### What needs to be done
Quote every line of the material beneath this one.

### Record set
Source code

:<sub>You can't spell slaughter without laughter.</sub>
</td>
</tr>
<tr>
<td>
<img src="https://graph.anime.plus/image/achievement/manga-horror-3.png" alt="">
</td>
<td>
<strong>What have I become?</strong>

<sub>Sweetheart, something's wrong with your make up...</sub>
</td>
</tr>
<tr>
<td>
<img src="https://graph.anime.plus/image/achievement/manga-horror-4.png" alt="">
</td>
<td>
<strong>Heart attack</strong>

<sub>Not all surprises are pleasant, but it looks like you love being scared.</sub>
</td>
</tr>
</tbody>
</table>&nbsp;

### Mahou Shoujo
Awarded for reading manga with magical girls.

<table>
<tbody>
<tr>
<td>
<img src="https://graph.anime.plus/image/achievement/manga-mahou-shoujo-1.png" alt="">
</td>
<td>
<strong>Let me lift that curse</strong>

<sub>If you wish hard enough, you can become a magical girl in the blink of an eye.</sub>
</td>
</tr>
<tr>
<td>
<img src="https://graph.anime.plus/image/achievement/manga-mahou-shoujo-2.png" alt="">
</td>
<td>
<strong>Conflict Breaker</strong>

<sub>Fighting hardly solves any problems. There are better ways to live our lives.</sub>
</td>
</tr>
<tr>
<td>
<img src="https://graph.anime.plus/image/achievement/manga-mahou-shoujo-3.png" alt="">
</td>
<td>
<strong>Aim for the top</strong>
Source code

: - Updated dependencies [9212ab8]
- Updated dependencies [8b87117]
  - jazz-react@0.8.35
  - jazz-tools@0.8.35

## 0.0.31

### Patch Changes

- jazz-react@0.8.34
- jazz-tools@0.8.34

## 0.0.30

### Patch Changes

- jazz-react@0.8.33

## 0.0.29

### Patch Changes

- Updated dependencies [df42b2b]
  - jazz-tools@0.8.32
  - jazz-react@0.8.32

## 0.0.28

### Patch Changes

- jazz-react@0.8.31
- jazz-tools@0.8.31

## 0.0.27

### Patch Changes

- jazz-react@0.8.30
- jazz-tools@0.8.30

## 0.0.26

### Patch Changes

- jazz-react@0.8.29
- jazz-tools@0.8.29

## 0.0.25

### Exercise output
Source code

:<sub>You can't spell slaughter without laughter.</sub>
</td>
</tr>
<tr>
<td>
<img src="https://graph.anime.plus/image/achievement/manga-horror-3.png" alt="">
</td>
<td>
<strong>What have I become?</strong>

<sub>Sweetheart, something's wrong with your make up...</sub>
</td>
</tr>
<tr>
<td>
<img src="https://graph.anime.plus/image/achievement/manga-horror-4.png" alt="">
</td>
<td>
<strong>Heart attack</strong>

<sub>Not all surprises are pleasant, but it looks like you love being scared.</sub>
</td>
</tr>
</tbody>
</table>&nbsp;

### Mahou Shoujo
Awarded for reading manga with magical girls.

<table>
<tbody>
<tr>
<td>
<img src="https://graph.anime.plus/image/achievement/manga-mahou-shoujo-1.png" alt="">
</td>
<td>
<strong>Let me lift that curse</strong>

<sub>If you wish hard enough, you can become a magical girl in the blink of an eye.</sub>
</td>
</tr>
<tr>
<td>
<img src="https://graph.anime.plus/image/achievement/manga-mahou-shoujo-2.png" alt="">
</td>
<td>
<strong>Conflict Breaker</strong>

<sub>Fighting hardly solves any problems. There are better ways to live our lives.</sub>
</td>
</tr>
<tr>
<td>
<img src="https://graph.anime.plus/image/achievement/manga-mahou-shoujo-3.png" alt="">
</td>
<td>
<strong>Aim for the top</strong>
Source code

: - Updated dependencies [9212ab8]
- Updated dependencies [8b87117]
  - jazz-react@0.8.35
  - jazz-tools@0.8.35

## 0.0.31

### Patch Changes

- jazz-react@0.8.34
- jazz-tools@0.8.34

## 0.0.30

### Patch Changes

- jazz-react@0.8.33

## 0.0.29

### Patch Changes

- Updated dependencies [df42b2b]
  - jazz-tools@0.8.32
  - jazz-react@0.8.32

## 0.0.28

### Patch Changes

- jazz-react@0.8.31
- jazz-tools@0.8.31

## 0.0.27

### Patch Changes

- jazz-react@0.8.30
- jazz-tools@0.8.30

## 0.0.26

### Patch Changes

- jazz-react@0.8.29
- jazz-tools@0.8.29

## 0.0.25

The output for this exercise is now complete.